Sloan zoomed in on a handful of characteristics common to companies that get bought out. Among them are familiar measures such as price-to-earnings and price-to-book-value ratios, and some lesser known, such as price-to-net tangible assets. Armed with such financial facts and figures, an investor can begin to ferret out companies that have good assets that could be bought at a reasonable price.
That narrowed the list to 1,656. From that universe, we took companies with the lowest valuations for each measurement. The result: a list of 15 businesses that could be attractive acquisition opportunities for another public company or a private equity firm.
Of course, number-crunching goes only so far. A well-constructed stock screen simply gives you a starting point to begin your qualitative research. "These screens are not foolproof and are [in] no way guaranteed," says Sloan. "But they can turn the probabilities in your favor."
Nearly half the companies on the list are specialty retailers, from Payless ShoeSource (PSS) and Jo-Ann Stores (JAS) to Charming Shoppes (CHRS) and Stage Stores (STGS). Each caters to a niche and is up against unique challenges. Payless, for example, the mass-market shoe retailer, reaps 25% of its revenues from athletic footwear.
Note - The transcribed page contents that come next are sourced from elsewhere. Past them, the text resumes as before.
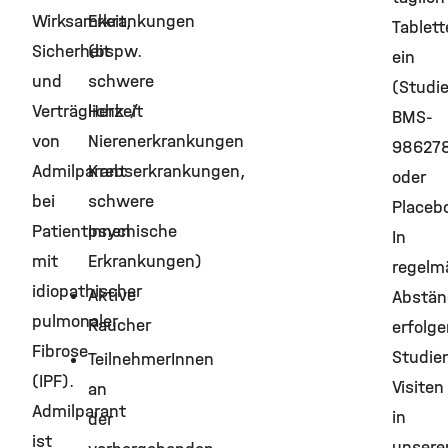
Wirksamkeit,
Erkrankungen
Tablett
Sicherheit
(bspw.
ein
und
schwere
(Studi
Verträglichkeit
Herz-/
BMS-
von
Nierenerkrankungen
98627
Admilparant
Krebserkrankungen,
oder
bei
schwere
Placebo
PatientInnen
psychische
In
mit
Erkrankungen)
regelm
idiopathischer
Aktive
Abstän
pulmonaler
Raucher
erfolge
Fibrose
Studie
TeilnehmerInnen
(IPF).
Visiten
an
Admilparant
in
der
ist
unser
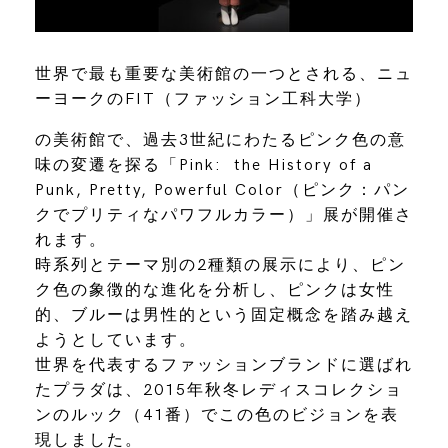
世界で最も重要な美術館の一つとされる、ニュ
ーヨークのFIT（ファッション工科大学）
の美術館で、過去3世紀にわたるピンク色の意
味の変遷を探る「Pink:
the History of a
Punk, Pretty, Powerful Color（ピンク：パン
クでプリティなパワフルカラー）」展が開催さ
れます。
時系列とテーマ別の2種類の展示により、ピン
ク色の象徴的な進化を分析し、ピンクは女性
的、ブルーは男性的という固定概念を踏み越え
ようとしています。
世界を代表するファッションブランドに選ばれ
たプラダは、2015年秋冬レディスコレクショ
ンのルック（41番）でこの色のビジョンを表
現しました。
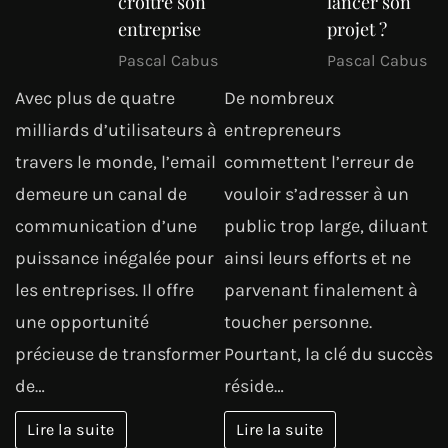
croître son
lancer son
entreprise
projet ?
Pascal Cabus
Pascal Cabus
Avec plus de quatre
De nombreux
milliards d’utilisateurs à
entrepreneurs
travers le monde, l’email
commettent l’erreur de
demeure un canal de
vouloir s’adresser à un
communication d’une
public trop large, diluant
puissance inégalée pour
ainsi leurs efforts et ne
les entreprises. Il offre
parvenant finalement à
une opportunité
toucher personne.
précieuse de transformer
Pourtant, la clé du succès
de…
réside…
Lire la suite
Lire la suite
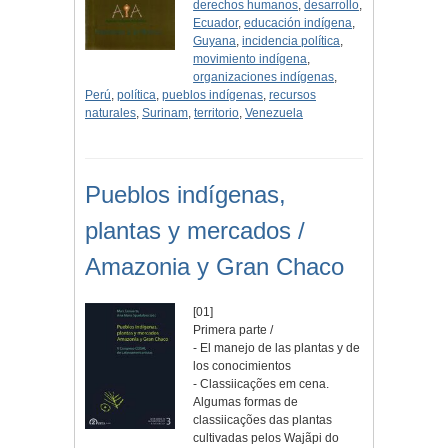
derechos humanos
,
desarrollo
,
Ecuador
,
educación indígena
,
Guyana
,
incidencia política
,
movimiento indígena
,
organizaciones indígenas
,
Perú
,
política
,
pueblos indígenas
,
recursos
naturales
,
Surinam
,
territorio
,
Venezuela
Pueblos indígenas,
plantas y mercados /
Amazonia y Gran Chaco
[01]
Primera parte /
- El manejo de las plantas y de
los conocimientos
- Classiicações em cena.
Algumas formas de
classiicações das plantas
cultivadas pelos Wajãpi do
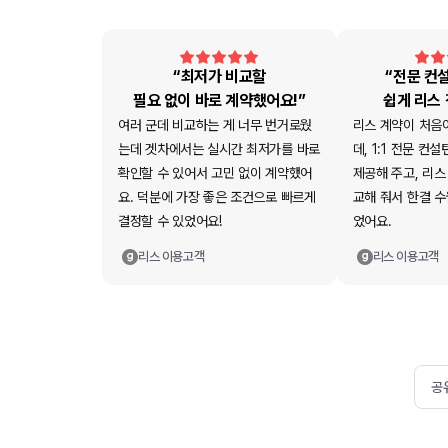
“최저가 비교할
“전문 컨
필요 없이 바로 계약했어요!”
쉽게 리스
여러 군데 비교하는 게 너무 번거로웠
리스 계약이 처음
는데 겟차에서는 실시간 최저가를 바로
데, 1:1 전문 
확인할 수 있어서 고민 없이 계약했어
제공해 주고, 리스
요. 덕분에 가장 좋은 조건으로 빠르게
교해 줘서 한결 수
결정할 수 있었어요!
었어요.
리스
이용고객
리스
이용고객
공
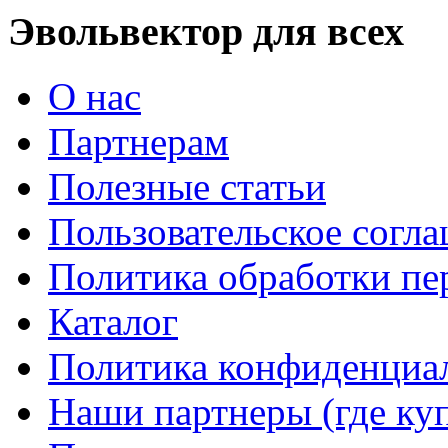
Эвольвектор для всех
О нас
Партнерам
Полезные статьи
Пользовательское согл
Политика обработки п
Каталог
Политика конфиденциа
Наши партнеры (где ку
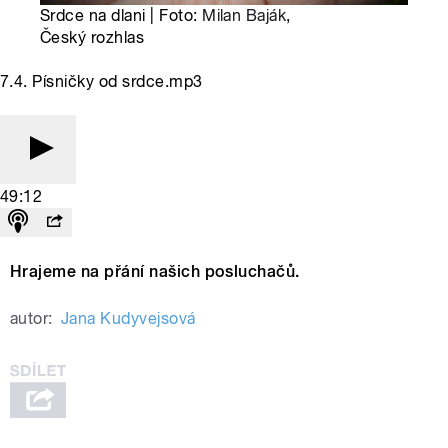
Srdce na dlani | Foto:
Milan Baják
,
Český rozhlas
7.4. Písničky od srdce.mp3
49:12
Hrajeme na přání našich posluchačů.
autor:
Jana Kudyvejsová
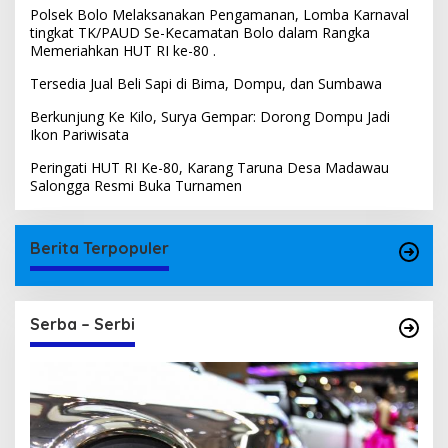
Polsek Bolo Melaksanakan Pengamanan, Lomba Karnaval
tingkat TK/PAUD Se-Kecamatan Bolo dalam Rangka
Memeriahkan HUT RI ke-80 .
Tersedia Jual Beli Sapi di Bima, Dompu, dan Sumbawa
Berkunjung Ke Kilo, Surya Gempar: Dorong Dompu Jadi
Ikon Pariwisata
Peringati HUT RI Ke-80, Karang Taruna Desa Madawau
Salongga Resmi Buka Turnamen
Berita Terpopuler
Serba – Serbi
Competition has heated up as Nike (NKE) teamed with Wal-Mart Stores (WMT) and started to manufacture and distribute a new line under the Starter brand of athletic footwear and apparel. Still, with 4,700 stores across the country, Payless is the largest shoe seller in the U.S.
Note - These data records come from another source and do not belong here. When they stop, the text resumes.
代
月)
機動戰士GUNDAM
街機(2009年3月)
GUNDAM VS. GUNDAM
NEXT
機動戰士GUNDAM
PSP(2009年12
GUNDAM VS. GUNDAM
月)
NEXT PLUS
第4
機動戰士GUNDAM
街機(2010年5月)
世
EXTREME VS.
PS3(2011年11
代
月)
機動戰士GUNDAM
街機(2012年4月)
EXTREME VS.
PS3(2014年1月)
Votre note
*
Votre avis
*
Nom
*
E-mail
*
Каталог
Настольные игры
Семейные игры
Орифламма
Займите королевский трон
Several of the 15 companies on our list lead their industries. American Greetings (AM) is the largest publicly traded maker of greeting cards, yet with Wal-Mart and Target selling cards for as low as two for $1, customers are becoming resistant to the higher-priced cards that American Greetings sells. Freescale Semiconductor (FSL), a recent spin-off from Motorola (MOT), is one of the largest semiconductor makers for networking equipment, automobiles, and cell phones. Investors worry that, with 28% of its revenues coming from its former parent, Freescale could be vulnerable if Motorola shifts business elsewhere.
PRIVATE EQUITY PREY
Antitrust regulations may keep a market leader from falling prey to a major competitor. But private-equity funds, flush with an estimated $200 billion bankroll, could buy such companies without riling the watchdogs. One leader on the list, bookstore chain Borders Group (BGP), gets 16% of its revenues from selling recorded music. With the music business in the dumps, Borders is in more pain than its main rival, Barnes & Noble (BKS), which earns less than 5% of sales from music. Borders didn't follow some of Barnes & Noble's winning strategies, such as a self-publishing unit and a readers' advantage discount program, which offers rewards for frequent purchases. If Borders management doesn't fix these problems, perhaps a buyout artist will.
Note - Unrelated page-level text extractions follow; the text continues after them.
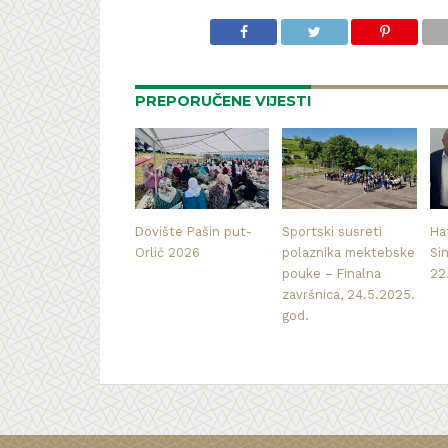
PREPORUČENE VIJESTI
Dovište Pašin put-
Sportski susreti
Haf
Orlić 2026
polaznika mektebske
Si
pouke – Finalna
22
završnica, 24.5.2025.
god.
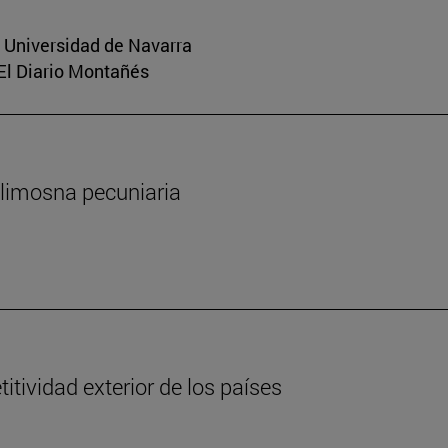
a Universidad de Navarra
 El Diario Montañés
 limosna pecuniaria
tividad exterior de los países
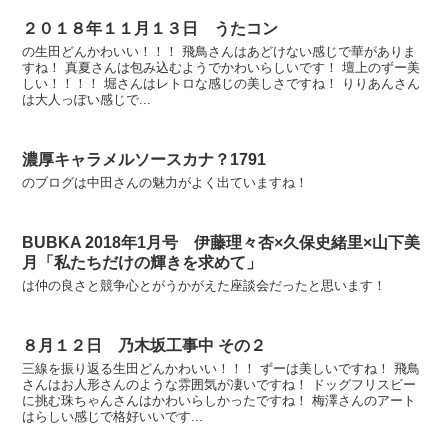
２０１８年１１月１３日 うたコン
の生田どんかわいい！！！ 飛鳥さんはあどけない感じで華がありま
すね！ 真夏さんは包み込むようでかわいらしいです！ 壇上のずー美
しい！！！！ 堀さんはレトロな感じの美しさですね！ りりあんさん
は大人っぽい感じで...
濃厚キャラメルソースカナ？1791
のブログは中田さんの魅力がよく出ていますね！
BUBKA 2018年1月号 伊藤理々杏×久保史緒里×山下美
月「私たちだけの輝きを求めて」
は仲の良さと競争心とがうかがえた座談会だったと思います！
８月１２日 乃木坂工事中 その２
三線を振り返る生田どんかわいい！！！ ずーは美しいですね！ 飛鳥
さんはお人形さんのような雰囲気が凄いですね！ ドッグフリスビー
に挑む珠ちゃんさんはかわいらしかったですね！ 梅澤さんのアート
はらしい感じで格好いいです...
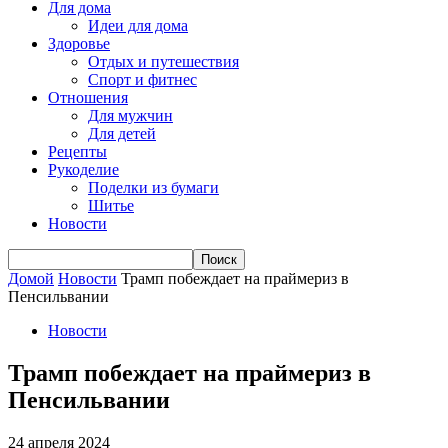
Для дома
Идеи для дома
Здоровье
Отдых и путешествия
Спорт и фитнес
Отношения
Для мужчин
Для детей
Рецепты
Рукоделие
Поделки из бумаги
Шитье
Новости
Домой
Новости
Трамп побеждает на праймериз в
Пенсильвании
Новости
Трамп побеждает на праймериз в
Пенсильвании
24 апреля 2024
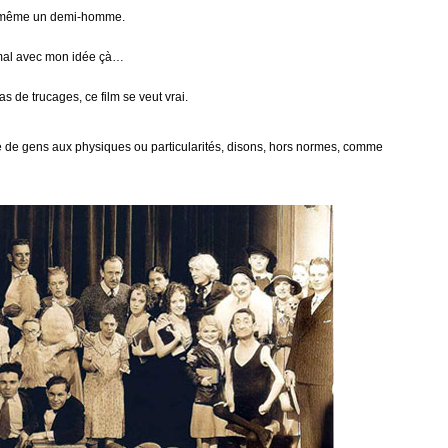
et même un demi-homme.
 mal avec mon idée çà…
 de trucages, ce film se veut vrai.
e de gens aux physiques ou particularités, disons, hors normes, comme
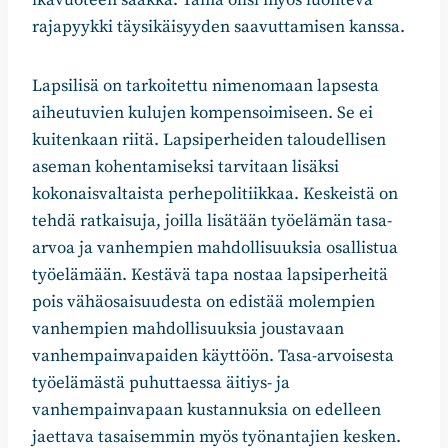
rajapyykki täysikäisyyden saavuttamisen kanssa.
Lapsilisä on tarkoitettu nimenomaan lapsesta
aiheutuvien kulujen kompensoimiseen. Se ei
kuitenkaan riitä. Lapsiperheiden taloudellisen
aseman kohentamiseksi tarvitaan lisäksi
kokonaisvaltaista perhepolitiikkaa. Keskeistä on
tehdä ratkaisuja, joilla lisätään työelämän tasa-
arvoa ja vanhempien mahdollisuuksia osallistua
työelämään. Kestävä tapa nostaa lapsiperheitä
pois vähäosaisuudesta on edistää molempien
vanhempien mahdollisuuksia joustavaan
vanhempainvapaiden käyttöön. Tasa-arvoisesta
työelämästä puhuttaessa äitiys- ja
vanhempainvapaan kustannuksia on edelleen
jaettava tasaisemmin myös työnantajien kesken.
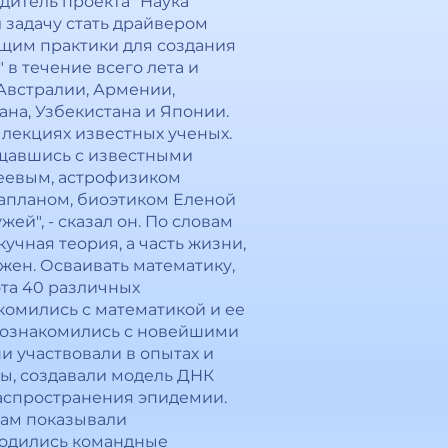
дитель проекта "Наука
л задачу стать драйвером
щим практики для создания
в течение всего лета и
 Австралии, Армении,
ана, Узбекистана и Японии.
 лекциях известных ученых.
бщавшись с известными
еевым, астрофизиком
апланом, биоэтиком Еленой
й", - сказал он. По словам
кучная теория, а часть жизни,
ен. Осваивать математику,
ота 40 различных
комились с математикой и ее
 познакомились с новейшими
 участвовали в опытах и
ы, создавали модель ДНК
распространения эпидемии.
кам показывали
водились командные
Some outfits may come cheap, but they're not easily fixed. Archer Daniels Midland (ADM) (ADM), a processor of agricultural products, has problems in its ethanol business, which accounts for 25% of the company's operating profit. Typically the price of ethanol correlates with crude oil and gasoline prices. But ethanol must be blended with gasoline at an oil refinery to make it usable as a fuel. With the shortage of refining capacity in the U.S., ADM has an oversupply of unrefined ethanol.
Although our list here highlights only 15 companies, BusinessWeek Online showcases 100 undervalued companies identified through the same screen. These outfits missed the parameters we set, but they still have many of the attributes that acquirers are known to value. Two recognizable names on the BusinessWeek Online list are King Pharmaceuticals (KG) and Circuit City Stores (CC), which were pursued by acquirers this past year until the deals fell apart. The numbers suggest they could be in play again soon.
Corrections and Clarifications
In ``Who's ripe for a takeover'' (Personal Business, May 23), BusinessWeek screened for stocks that limited insider ownership to 20% or less. American Greetings Corp. erroneously made the list. The stock screen did not pick up the separate set of class B shares that are not traded and have 10 votes per share, which are designed to keep family control.